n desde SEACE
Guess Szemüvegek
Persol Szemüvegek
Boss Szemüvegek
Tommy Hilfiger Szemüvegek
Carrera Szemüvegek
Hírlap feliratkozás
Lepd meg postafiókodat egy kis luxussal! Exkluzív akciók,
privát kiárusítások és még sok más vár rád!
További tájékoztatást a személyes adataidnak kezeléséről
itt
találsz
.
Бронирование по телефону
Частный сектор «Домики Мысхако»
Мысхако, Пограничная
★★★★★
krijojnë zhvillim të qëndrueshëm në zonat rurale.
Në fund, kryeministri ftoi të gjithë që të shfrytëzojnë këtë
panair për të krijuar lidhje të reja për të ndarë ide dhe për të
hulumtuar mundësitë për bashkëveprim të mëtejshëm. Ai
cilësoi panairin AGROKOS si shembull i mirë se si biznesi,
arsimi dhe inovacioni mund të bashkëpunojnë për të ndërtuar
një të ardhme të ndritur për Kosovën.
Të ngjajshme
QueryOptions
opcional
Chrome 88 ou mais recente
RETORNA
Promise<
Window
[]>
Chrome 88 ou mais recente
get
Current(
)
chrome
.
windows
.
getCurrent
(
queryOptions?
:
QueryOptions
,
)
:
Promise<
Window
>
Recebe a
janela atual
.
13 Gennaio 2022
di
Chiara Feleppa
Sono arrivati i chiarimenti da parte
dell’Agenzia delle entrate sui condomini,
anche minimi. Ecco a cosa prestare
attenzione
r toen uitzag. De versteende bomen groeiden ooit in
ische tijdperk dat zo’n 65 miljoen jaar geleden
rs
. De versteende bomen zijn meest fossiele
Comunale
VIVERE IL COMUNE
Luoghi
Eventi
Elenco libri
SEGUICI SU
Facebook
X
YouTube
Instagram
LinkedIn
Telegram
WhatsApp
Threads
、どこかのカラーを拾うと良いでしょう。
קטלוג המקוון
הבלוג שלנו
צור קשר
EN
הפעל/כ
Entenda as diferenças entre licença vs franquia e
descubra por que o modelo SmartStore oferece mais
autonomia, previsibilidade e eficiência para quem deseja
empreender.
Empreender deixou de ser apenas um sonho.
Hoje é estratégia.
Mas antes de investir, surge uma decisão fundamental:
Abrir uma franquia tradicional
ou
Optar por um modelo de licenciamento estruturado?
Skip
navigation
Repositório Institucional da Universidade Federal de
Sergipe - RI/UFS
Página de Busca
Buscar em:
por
= = = = = = =
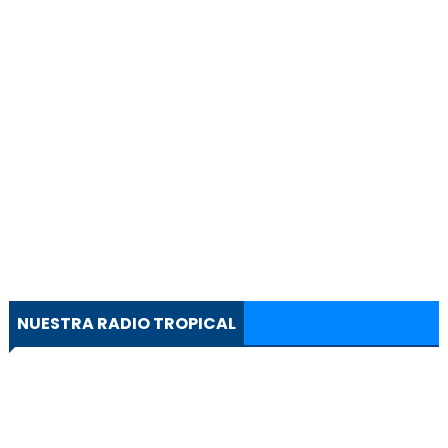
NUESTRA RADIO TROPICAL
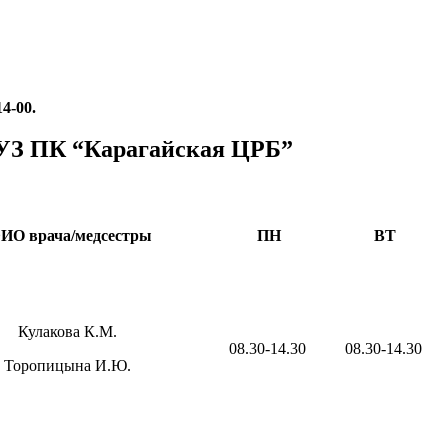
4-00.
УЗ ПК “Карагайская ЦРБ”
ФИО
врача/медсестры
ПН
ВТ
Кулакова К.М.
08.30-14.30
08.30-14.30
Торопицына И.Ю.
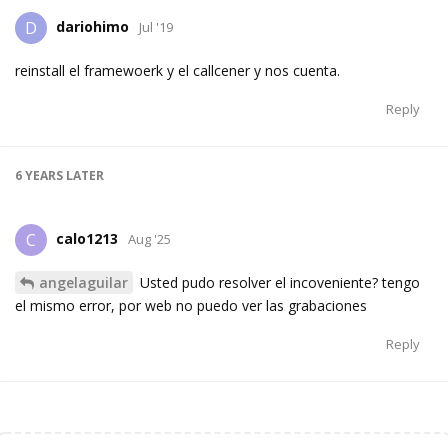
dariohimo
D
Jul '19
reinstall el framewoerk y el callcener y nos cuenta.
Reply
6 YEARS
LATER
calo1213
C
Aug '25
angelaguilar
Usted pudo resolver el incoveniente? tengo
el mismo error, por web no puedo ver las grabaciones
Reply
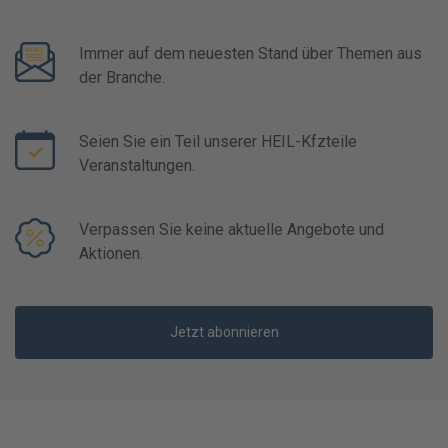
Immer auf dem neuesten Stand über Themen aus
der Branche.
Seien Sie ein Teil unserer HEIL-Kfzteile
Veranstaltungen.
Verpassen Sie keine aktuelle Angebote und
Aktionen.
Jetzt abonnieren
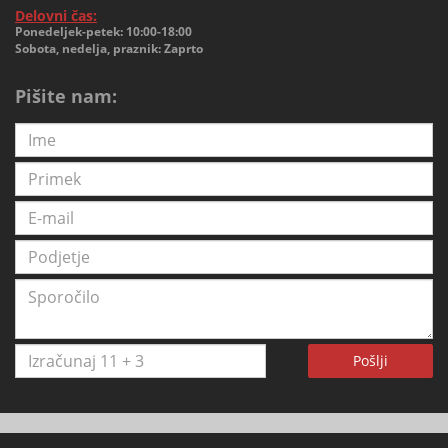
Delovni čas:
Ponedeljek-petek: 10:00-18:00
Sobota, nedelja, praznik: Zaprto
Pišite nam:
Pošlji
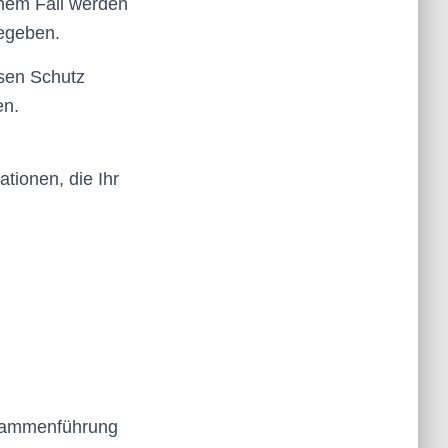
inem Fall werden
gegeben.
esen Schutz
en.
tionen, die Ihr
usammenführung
= = = = = = =
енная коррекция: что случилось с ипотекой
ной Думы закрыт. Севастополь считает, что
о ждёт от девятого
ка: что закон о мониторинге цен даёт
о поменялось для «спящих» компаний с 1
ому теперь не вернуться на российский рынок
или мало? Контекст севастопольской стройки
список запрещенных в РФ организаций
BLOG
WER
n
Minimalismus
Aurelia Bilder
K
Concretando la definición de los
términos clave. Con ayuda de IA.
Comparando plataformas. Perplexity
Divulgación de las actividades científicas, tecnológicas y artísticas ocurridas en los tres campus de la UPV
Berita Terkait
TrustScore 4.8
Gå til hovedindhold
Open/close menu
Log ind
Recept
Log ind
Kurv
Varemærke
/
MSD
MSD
= = = = = = =
◆ **Goal of the exercise**
Look above for the line holding "n desde SEACE". Print it and every line after it, exactly, through the line holding "arsimi dhe inovacioni".

◆ **Expected output**
n desde SEACE
Guess Szemüvegek
Persol Szemüvegek
Boss Szemüvegek
Tommy Hilfiger Szemüvegek
Carrera Szemüvegek
Hírlap feliratkozás
Lepd meg postafiókodat egy kis luxussal! Exkluzív akciók,
privát kiárusítások és még sok más vár rád!
További tájékoztatást a személyes adataidnak kezeléséről
itt
találsz
.
Бронирование по телефону
Частный сектор «Домики Мысхако»
Мысхако, Пограничная
★★★★★
krijojnë zhvillim të qëndrueshëm në zonat rurale.
Në fund, kryeministri ftoi të gjithë që të shfrytëzojnë këtë
panair për të krijuar lidhje të reja për të ndarë ide dhe për të
hulumtuar mundësitë për bashkëveprim të mëtejshëm. Ai
cilësoi panairin AGROKOS si shembull i mirë se si biznesi,
arsimi dhe inovacioni mund të bashkëpunojnë për të ndërtuar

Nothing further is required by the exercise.